WASHINGTON – Top officials at Penn State University, including the late head football coach Joe Paterno, knew as far back as 1998 that Jerry Sandusky was molesting young boys on campus, yet failed to take action to stop it, according to the findings of a long-awaited report released Thursday.
The results of a seven-month investigation by former FBI Director Louis Freeh spare no one at the top of the Penn State hierarchy and could open a wave of legal action against the university three weeks after Sandusky was convicted on 45 of 48 counts of molesting 10 boys over a 15-year period.
“The most saddening finding by the Special Investigative Counsel is the total and consistent disregard by the most senior leaders at Penn State for the safety and welfare of Sandusky’s child victims,” the report said.
Those leaders included Paterno, former president Graham Spanier, former athletic director Tim Curley and former vice president Gary Schultz. All four “failed to protect against a child sexual predator harming children for over a decade,” the report said.
Curley and Schultz were charged with perjury and failure to protect children based on their testimony to a Pennsylvania grand jury. Through their lawyers, Spanier, Curley and Schultz have denied any wrongdoing.
Paterno and Spanier were fired by the university board of trustees less than a week after Sandusky’s arrest. Spanier could face similar charges as Curley and Schultz. Paterno died of lung cancer in January.
Sandusky, a former assistant football coach, likely will spend the rest of his life in prison.
The university board of trustees hired Freeh after Sandusky’s arrest in November to conduct the probe. The board is meeting for two days to decide how to respond to the report’s findings.
“We want to ensure we are giving the report careful scrutiny and consideration before making any announcements or recommendations,” university leaders said in a statement Thursday.
Freeh’s team spent months interviewing more than 400 university employees and reviewing critical emails exchanged by top officials. Their scathing 267-page report casts blame on the university from top to bottom.
“There’s more red flags here than you could count,” Freeh said in a news conference Thursday in Philadelphia.

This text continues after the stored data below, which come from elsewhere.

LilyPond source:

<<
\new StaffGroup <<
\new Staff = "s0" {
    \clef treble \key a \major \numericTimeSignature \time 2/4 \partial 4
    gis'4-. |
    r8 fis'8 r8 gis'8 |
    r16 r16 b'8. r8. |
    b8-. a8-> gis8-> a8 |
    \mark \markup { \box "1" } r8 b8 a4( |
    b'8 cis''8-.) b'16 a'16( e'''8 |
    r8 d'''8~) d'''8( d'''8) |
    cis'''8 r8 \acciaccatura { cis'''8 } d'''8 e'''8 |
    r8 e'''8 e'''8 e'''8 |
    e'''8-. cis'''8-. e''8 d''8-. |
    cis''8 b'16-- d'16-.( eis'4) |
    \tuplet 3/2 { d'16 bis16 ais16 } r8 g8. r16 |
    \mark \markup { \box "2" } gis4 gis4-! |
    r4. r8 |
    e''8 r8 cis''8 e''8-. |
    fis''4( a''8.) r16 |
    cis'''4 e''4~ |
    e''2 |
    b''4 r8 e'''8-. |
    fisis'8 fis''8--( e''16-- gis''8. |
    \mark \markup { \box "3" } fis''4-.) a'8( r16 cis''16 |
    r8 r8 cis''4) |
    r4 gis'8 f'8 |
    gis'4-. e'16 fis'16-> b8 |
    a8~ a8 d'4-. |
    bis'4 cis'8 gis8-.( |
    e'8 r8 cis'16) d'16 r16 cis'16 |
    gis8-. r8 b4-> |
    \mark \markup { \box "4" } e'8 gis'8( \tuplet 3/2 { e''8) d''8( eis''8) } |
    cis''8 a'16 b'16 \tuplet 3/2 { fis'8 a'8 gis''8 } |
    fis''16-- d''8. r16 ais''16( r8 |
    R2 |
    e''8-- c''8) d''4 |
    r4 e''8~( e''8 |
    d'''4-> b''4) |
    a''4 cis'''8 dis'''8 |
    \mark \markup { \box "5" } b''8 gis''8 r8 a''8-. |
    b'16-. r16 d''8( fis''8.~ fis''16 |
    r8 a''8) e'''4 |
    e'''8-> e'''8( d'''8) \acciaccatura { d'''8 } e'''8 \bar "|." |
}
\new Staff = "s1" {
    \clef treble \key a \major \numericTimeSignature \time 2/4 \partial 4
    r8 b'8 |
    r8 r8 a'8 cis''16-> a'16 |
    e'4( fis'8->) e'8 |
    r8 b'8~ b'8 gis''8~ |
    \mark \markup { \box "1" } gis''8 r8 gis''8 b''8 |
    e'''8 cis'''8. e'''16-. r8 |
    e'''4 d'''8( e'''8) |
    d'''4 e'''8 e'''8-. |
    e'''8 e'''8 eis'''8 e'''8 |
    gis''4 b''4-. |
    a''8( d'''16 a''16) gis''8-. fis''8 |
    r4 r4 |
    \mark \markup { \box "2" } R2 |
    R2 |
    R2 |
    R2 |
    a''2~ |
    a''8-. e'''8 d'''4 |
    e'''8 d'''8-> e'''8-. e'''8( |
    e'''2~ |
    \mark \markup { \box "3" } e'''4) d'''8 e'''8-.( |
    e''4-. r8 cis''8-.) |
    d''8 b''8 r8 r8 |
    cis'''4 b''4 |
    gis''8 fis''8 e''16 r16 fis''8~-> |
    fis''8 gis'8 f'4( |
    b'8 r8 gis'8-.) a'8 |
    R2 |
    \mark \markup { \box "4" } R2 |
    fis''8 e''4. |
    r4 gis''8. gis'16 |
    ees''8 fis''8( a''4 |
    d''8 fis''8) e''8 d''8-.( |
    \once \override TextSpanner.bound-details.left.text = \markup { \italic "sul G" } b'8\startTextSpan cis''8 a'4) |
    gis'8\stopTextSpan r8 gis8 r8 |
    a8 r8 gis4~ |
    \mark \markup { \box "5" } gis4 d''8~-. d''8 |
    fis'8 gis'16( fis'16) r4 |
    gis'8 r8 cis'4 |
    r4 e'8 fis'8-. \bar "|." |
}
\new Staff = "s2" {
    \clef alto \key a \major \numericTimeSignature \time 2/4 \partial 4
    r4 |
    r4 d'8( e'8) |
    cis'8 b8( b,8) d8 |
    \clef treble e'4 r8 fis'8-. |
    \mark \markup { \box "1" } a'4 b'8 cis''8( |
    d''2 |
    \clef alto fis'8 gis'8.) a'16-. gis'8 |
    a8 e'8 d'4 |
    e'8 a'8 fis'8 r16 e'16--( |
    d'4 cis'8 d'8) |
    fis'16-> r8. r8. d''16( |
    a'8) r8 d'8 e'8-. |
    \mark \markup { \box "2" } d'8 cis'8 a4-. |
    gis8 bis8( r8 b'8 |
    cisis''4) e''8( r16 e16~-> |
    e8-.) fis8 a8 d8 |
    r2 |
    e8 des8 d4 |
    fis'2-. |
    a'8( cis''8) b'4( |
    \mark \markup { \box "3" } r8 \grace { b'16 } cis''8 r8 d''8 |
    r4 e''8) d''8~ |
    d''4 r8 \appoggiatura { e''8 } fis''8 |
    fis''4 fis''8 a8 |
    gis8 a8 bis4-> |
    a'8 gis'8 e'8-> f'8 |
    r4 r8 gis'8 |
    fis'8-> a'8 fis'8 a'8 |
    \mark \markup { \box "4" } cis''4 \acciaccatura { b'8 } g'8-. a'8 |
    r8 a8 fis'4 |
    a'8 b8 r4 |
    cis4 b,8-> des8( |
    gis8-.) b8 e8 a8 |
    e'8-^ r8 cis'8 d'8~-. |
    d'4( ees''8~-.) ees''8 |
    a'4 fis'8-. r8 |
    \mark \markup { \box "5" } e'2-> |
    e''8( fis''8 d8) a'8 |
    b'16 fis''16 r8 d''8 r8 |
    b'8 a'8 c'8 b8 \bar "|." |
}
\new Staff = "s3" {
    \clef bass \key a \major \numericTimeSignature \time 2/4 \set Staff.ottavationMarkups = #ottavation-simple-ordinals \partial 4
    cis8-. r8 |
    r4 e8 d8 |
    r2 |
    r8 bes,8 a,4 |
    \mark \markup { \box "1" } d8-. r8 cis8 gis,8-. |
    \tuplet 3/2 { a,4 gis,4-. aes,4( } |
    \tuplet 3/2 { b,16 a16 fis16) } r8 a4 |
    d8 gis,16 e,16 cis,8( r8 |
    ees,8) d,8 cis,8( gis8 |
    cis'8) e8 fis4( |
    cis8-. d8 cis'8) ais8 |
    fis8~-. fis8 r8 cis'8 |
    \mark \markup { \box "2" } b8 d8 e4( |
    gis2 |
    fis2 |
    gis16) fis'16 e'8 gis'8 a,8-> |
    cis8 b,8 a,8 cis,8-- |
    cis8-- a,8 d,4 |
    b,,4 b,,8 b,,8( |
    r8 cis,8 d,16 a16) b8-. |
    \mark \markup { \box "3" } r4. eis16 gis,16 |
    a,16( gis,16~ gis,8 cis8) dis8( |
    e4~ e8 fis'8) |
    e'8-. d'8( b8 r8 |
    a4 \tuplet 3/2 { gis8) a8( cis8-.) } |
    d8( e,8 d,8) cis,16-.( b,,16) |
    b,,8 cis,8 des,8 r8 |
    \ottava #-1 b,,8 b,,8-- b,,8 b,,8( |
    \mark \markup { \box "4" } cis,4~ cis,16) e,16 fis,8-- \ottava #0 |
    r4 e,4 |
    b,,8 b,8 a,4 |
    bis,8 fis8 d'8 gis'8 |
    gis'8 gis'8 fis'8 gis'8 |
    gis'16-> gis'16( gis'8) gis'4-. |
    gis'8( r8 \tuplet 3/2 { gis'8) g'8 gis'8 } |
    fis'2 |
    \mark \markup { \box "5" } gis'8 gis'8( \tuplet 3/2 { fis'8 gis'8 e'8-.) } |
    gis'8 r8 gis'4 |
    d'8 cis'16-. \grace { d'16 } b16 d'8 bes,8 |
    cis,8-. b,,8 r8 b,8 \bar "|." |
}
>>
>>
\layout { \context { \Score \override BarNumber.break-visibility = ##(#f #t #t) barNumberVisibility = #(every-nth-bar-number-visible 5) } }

The report said that top officials, including Paterno, Spanier, Curley and Schultz, “repeatedly concealed critical facts relating to Sandusky’s child abuse from the authorities, the University’s Board of Trustees, the Penn State community, and the public at large” to avoid bad publicity for the university.
The report said the board of trustees failed to demand detailed information from Spanier once it became aware of the allegations against Sandusky early last year. It also said that Spanier “failed in his duties as president” when he did not advise the board about the state grand jury investigation of Sandusky.
It said that lower-ranking employees such as janitors who witnessed Sandusky assaulting a boy on campus didn’t report the incident because they feared losing their jobs.
The report concluded that Penn State must “undertake a thorough and honest review of its culture,” which permitted Sandusky’s behavior and “contributed to the failure Penn State’s most powerful leaders to adequately report and respond to the actions of a serial sexual predator.”
And while Paterno was never charged in the case and was not interviewed before investigators before his death, the report concluded that the football legend “failed to take any action, even though Sandusky had been a key member of his coaching staff for almost 30 years, and had an office just steps away.”
“I regret that, based on the damage it does to his legacy,” Freeh said Thursday. “I wish we had the opportunity to speak to him.” Earlier in the week, Paterno’s family criticized leaked emails from the investigation that appeared to show he knew something and didn’t take action, or worse, encouraged others to not act.
But in a statement Thursday, Paterno’s family said that the late former coach “wasn’t perfect.”
“It can be argued that Joe Paterno should have gone further,” the statement said. “He should have pushed his superiors to see that they were doing their jobs. We accept this criticism.”